Мне не раз доводилось выступать и в парламенте Франции, и постоянно это были содержательные дискуссии. К слову, та аудитория в западноевропейском посольстве в Москве, где вы тоже находились, оставила у меня чувство морального ублажения. На очень многие аргументы, которые я приводил от лица Рф, мои оппоненты не отыскали достойных контраргументов. Выступления перед самыми различными аудиториями — часть моей работы. И не постоянно непризнательная часть. Вот вам наглядный пример: в начале июля, намедни визита Владимира Путина в Рим, мне предложили выступить перед большенный итальянской аудиторией.

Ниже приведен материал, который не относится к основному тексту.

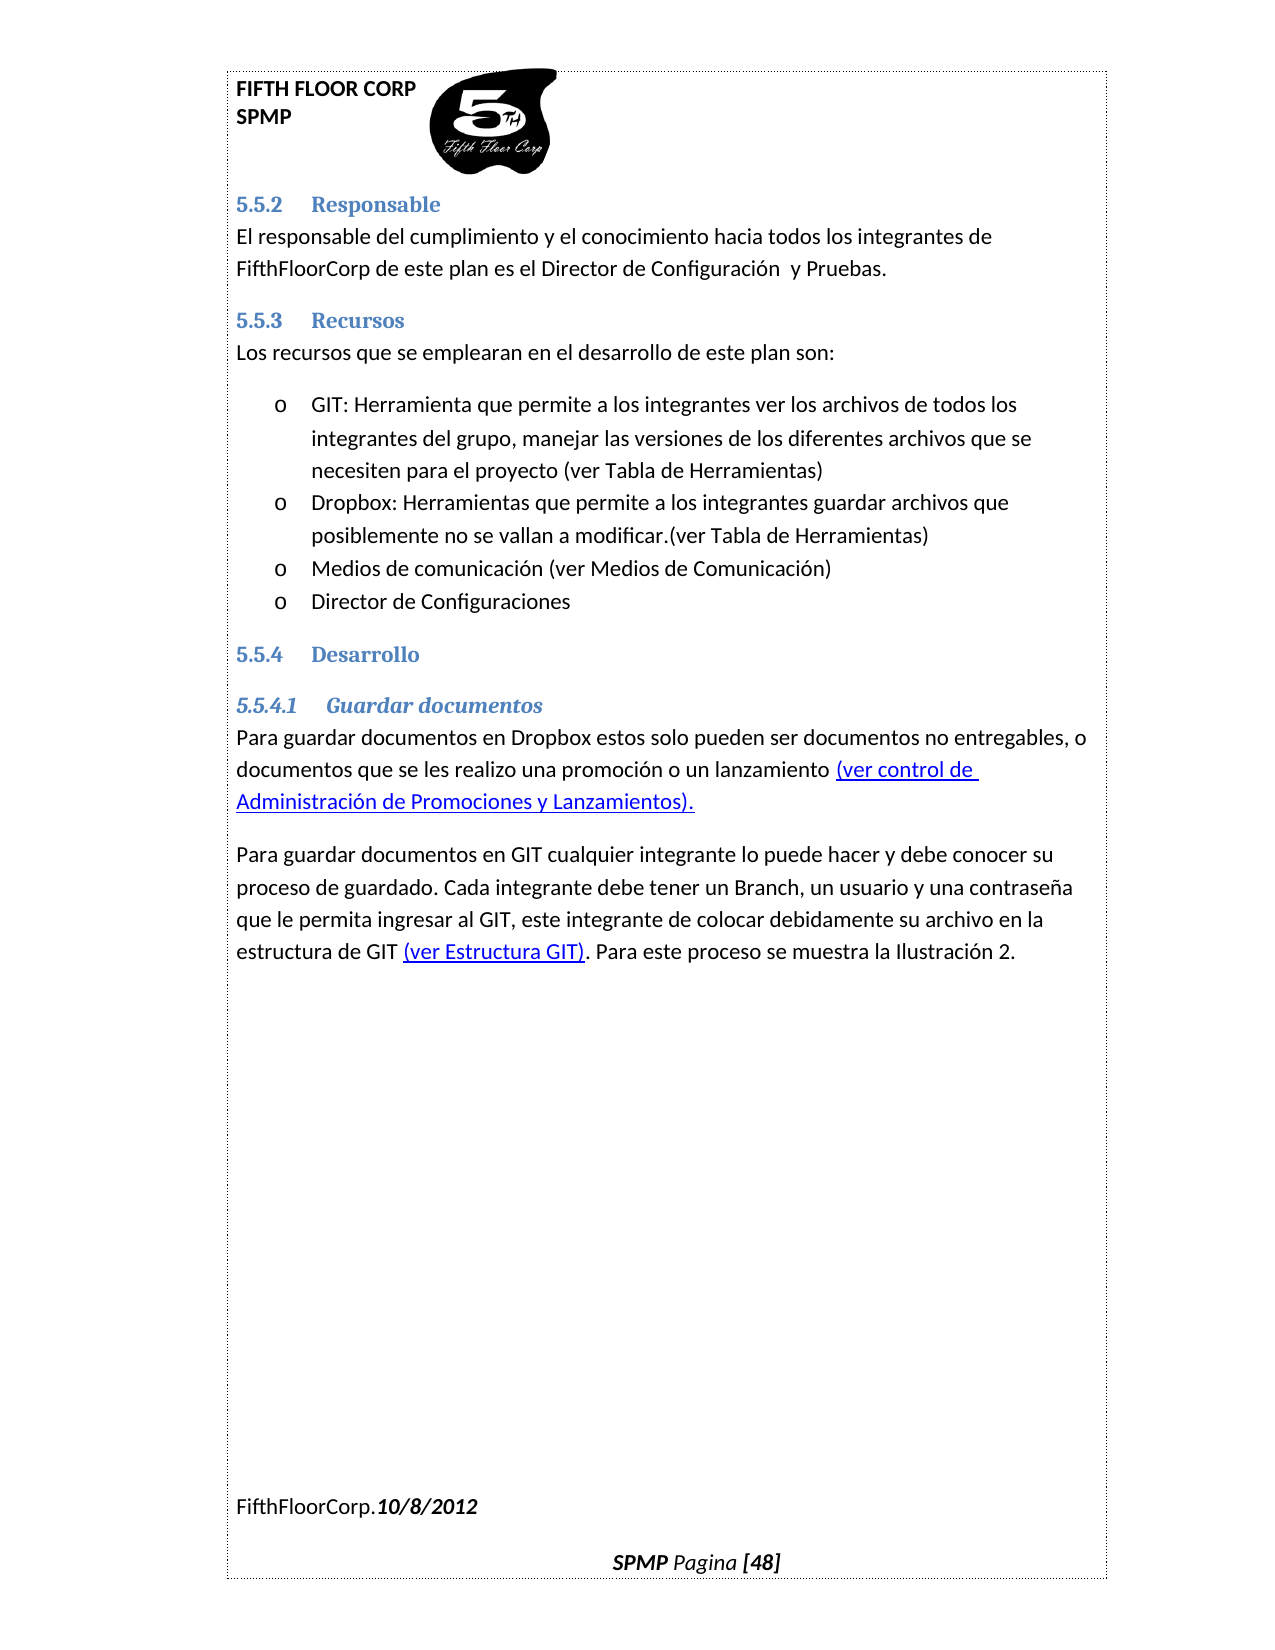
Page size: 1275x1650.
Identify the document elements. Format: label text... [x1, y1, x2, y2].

text Para guardar documentos en GIT cualquier integrante lo puede hacer y debe conocer su proceso de guardado. Cada integrante debe tener un Branch, un usuario y una contraseña que le permita ingresar al GIT, este integrante de colocar debidamente su archivo en la estructura de GIT (ver Estructura GIT). Para este proceso se muestra la Ilustración 2. [236, 840, 1098, 965]
text Para guardar documentos en Dropbox estos solo pueden ser documentos no entregables, o documentos que se les realizo una promoción o un lanzamiento (ver control de Administración de Promociones y Lanzamientos). [236, 723, 1098, 815]
subtitle Responsable [236, 192, 1098, 218]
text El responsable del cumplimiento y el conocimiento hacia todos los integrantes de FifthFloorCorp de este plan es el Director de Configuración y Pruebas. [236, 222, 1098, 282]
list Director de Configuraciones [274, 587, 1098, 617]
subtitle Guardar documentos [236, 693, 1098, 719]
picture [423, 60, 558, 178]
text Los recursos que se emplearan en el desarrollo de este plan son: [236, 338, 1098, 366]
list GIT: Herramienta que permite a los integrantes ver los archivos de todos los integrantes del grupo, manejar las versiones de los diferentes archivos que se necesiten para el proyecto (ver Tabla de Herramientas) [274, 391, 1098, 484]
list Medios de comunicación (ver Medios de Comunicación) [274, 554, 1098, 583]
list Dropbox: Herramientas que permite a los integrantes guardar archivos que posiblemente no se vallan a modificar.(ver Tabla de Herramientas) [274, 488, 1098, 550]
subtitle Recursos [236, 307, 1098, 334]
subtitle Desarrollo [236, 642, 1098, 668]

Собралось человек 120–130. Зал был полон. Встреча продолжалась два часа, но я успел ответить далековато не на все вопросы. Энтузиазм к Рф в почти всех европейских странах весьма велик. Есть много аудитории на Западе, которые ожидают нашего слова — в том числе и поэтому, что сами мучаются от одномерности политической инфы в собственных странах. И когда они слышат представителя из Рф, который на понятном им языке разъясняет и аргументирует нашу позицию, они как минимум открывают себе много новейшего.
— Крайний вопрос: чего же бы вы желали сами для себя пожелать на юбилей?

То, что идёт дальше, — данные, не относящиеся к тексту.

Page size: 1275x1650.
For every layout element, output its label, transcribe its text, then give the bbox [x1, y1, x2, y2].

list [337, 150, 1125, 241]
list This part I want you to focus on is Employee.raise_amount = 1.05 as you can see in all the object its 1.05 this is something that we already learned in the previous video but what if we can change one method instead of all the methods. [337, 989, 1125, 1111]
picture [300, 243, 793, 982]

— Было бы грамотнее до этого всего пожелать для себя крепкого здоровья — чтоб организм не подвел. Понимаете, случается так, что человек на уровне мозга, нрава и на чувственном уровне еще далековато не старый, а организм уже начинает его подводить. Хотелось бы в связи с этим сохранить здоровье. И хотелось бы сохранить внимание и признание тех людей, которые меня слышат как в Рф, так и за рубежом. Людей, которые глядят мою приложение и которые в протяжении уже 21 года воспринимают то, что я говорю с телеэкрана, и не изменяют «Постскриптуму». И, естественно, хотелось бы сохранить внимание и самые теплые чувства со стороны тех людей, которые мне дороги.